Ao inspirar profundamente e "travar" o ar no abdômen antes da fase excêntrica do movimento, você aumenta a pressão intra-abdominal, o que protege a coluna vertebral como um cinturão interno de segurança.

Cuidado: prender a respiração de forma errada (apneia prolongada) pode elevar a pressão arterial a níveis perigosos. O ideal para a maioria é expirar no momento de maior esforço (fase concêntrica), mantendo a rigidez do tronco.

5. Recuperação acelerada entre séries

A respiração é o controle remoto do seu sistema nervoso. Se você termina uma série e continua ofegante, com respirações curtas pela boca, você mantém seu corpo em estado de "luta ou fuga". Para recuperar mais rápido entre as séries e baixar a frequência cardíaca, force a respiração nasal controlada.

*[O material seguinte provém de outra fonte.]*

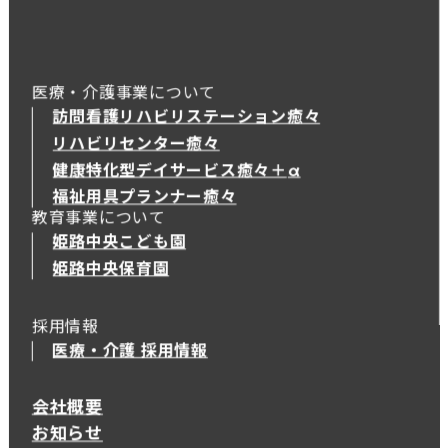
医療・介護事業について
訪問看護リハビリステーション癒々
リハビリセンター癒々
健康特化型デイサービス癒々＋
α
健康特化型デイサービス癒々＋
α
福祉用具プランナー癒々
教育事業について
姫路中央こども園
姫路中央保育園
採用情報
医療・介護 採用情報
会社概要
お知らせ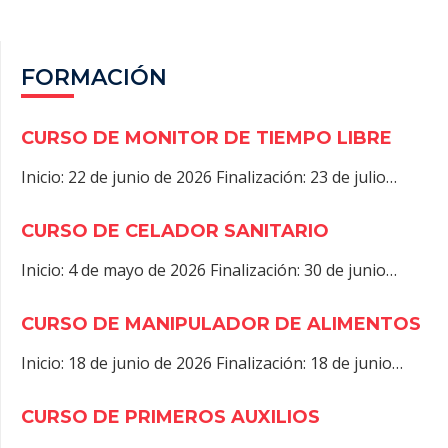
)
FORMACIÓN
CURSO DE MONITOR DE TIEMPO LIBRE
Inicio: 22 de junio de 2026 Finalización: 23 de julio…
CURSO DE CELADOR SANITARIO
Inicio: 4 de mayo de 2026 Finalización: 30 de junio…
CURSO DE MANIPULADOR DE ALIMENTOS
Inicio: 18 de junio de 2026 Finalización: 18 de junio…
CURSO DE PRIMEROS AUXILIOS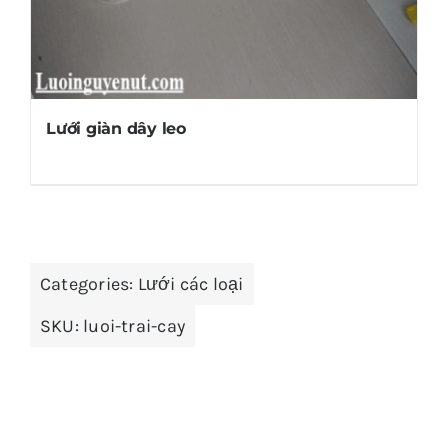
Lưới giàn dây leo
Categories:
Lưới các loại
SKU:
luoi-trai-cay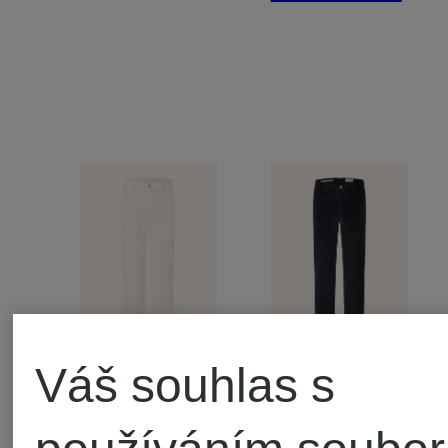
Váš souhlas s
JACOB
JACOB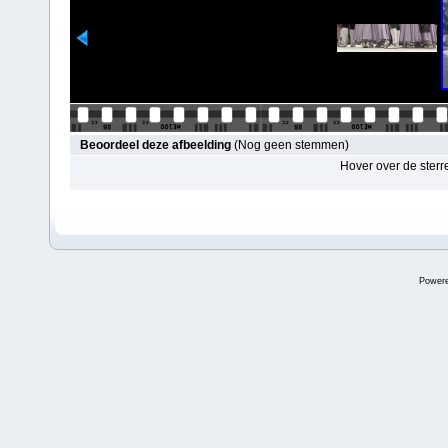
Beoordeel deze afbeelding
(Nog geen stemmen)
Hover over de sterr
Power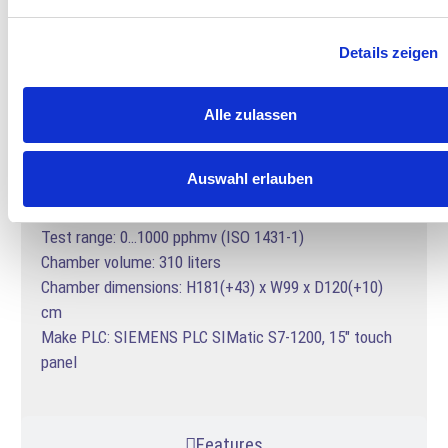
Details zeigen
Alle zulassen
Ref. SIM6300-TH
Technical data
Auswahl erlauben
Test range: 0…1000 pphmv (ISO 1431-1)
Chamber volume: 310 liters
Chamber dimensions: H181(+43) x W99 x D120(+10)
cm
Make PLC: SIEMENS PLC SIMatic S7-1200, 15″ touch
panel
Features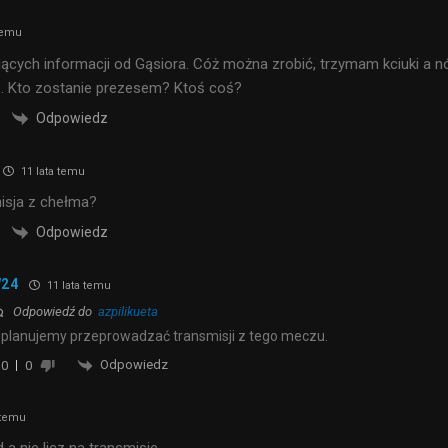
temu
jących informacji od Gąsiora. Cóż można zrobić, trzymam kciuki a n
e. Kto zostanie prezesem? Ktoś coś?
Odpowiedz
11 lata temu
isja z chełma?
Odpowiedz
24
11 lata temu
Odpowiedź do
azpilikueta
 planujemy przeprowadzać transmisji z tego meczu.
Odpowiedz
0
0
 temu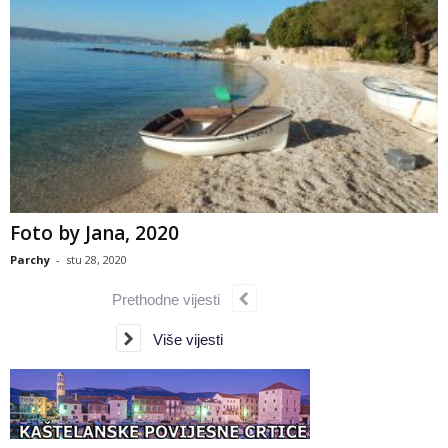
Foto by Jana, 2020
Parchy
-
stu 28, 2020
Prethodne vijesti
Više vijesti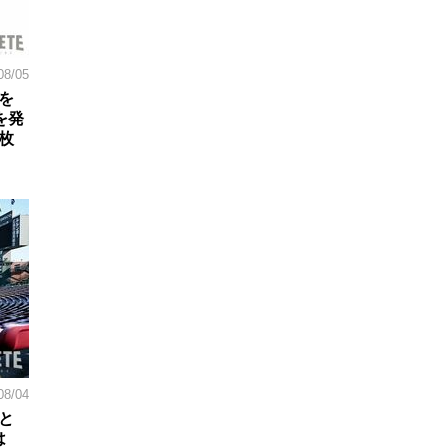
08/05
を
を発
枚
08/04
と
は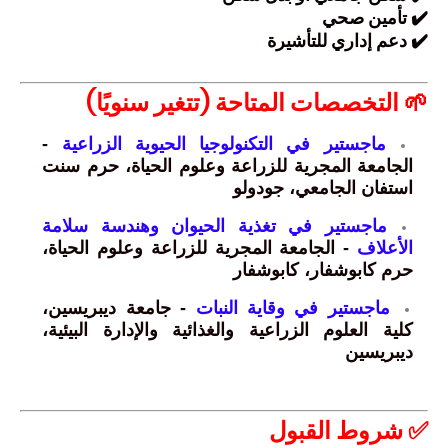
✔️ تأمين صحي
✔️ دعم إداري للتأشيرة
🌱 التخصصات المتاحة (تتغير سنويًا)
ماجستير في التكنولوجيا الحيوية الزراعية
-
الجامعة المجرية للزراعة وعلوم الحياة، حرم سنت
استفان الجامعي، جودولو
ماجستير في تغذية الحيوان وهندسة سلامة
الأعلاف
- الجامعة المجرية للزراعة وعلوم الحياة،
حرم كابوشفار، كابوشفار
ماجستير في وقاية النبات
- جامعة ديبريسين،
كلية العلوم الزراعية والغذائية والإدارة البيئية،
ديبريسين
✅ شروط القبول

Ao inspirar pelo nariz, você ativa o nervo vago e o sistema nervoso parassimpático, responsável pelo descanso e pela recuperação. Isso permite que você inicie a próxima série com mais energia e o sistema cardiovascular já restabelecido.

6. Consciência é o primeiro passo

A respiração é o único sistema do corpo que é, ao mesmo tempo, autônomo (acontece sozinho) e voluntário (você pode controlar). Como qualquer músculo, o sistema respiratório precisa de treino e consciência.

Começar a prestar atenção em como você puxa o ar durante o aquecimento é o primeiro passo para transformar um ato involuntário em uma vantagem competitiva real. Lembre-se: o atleta que controla a respiração, controla o treino.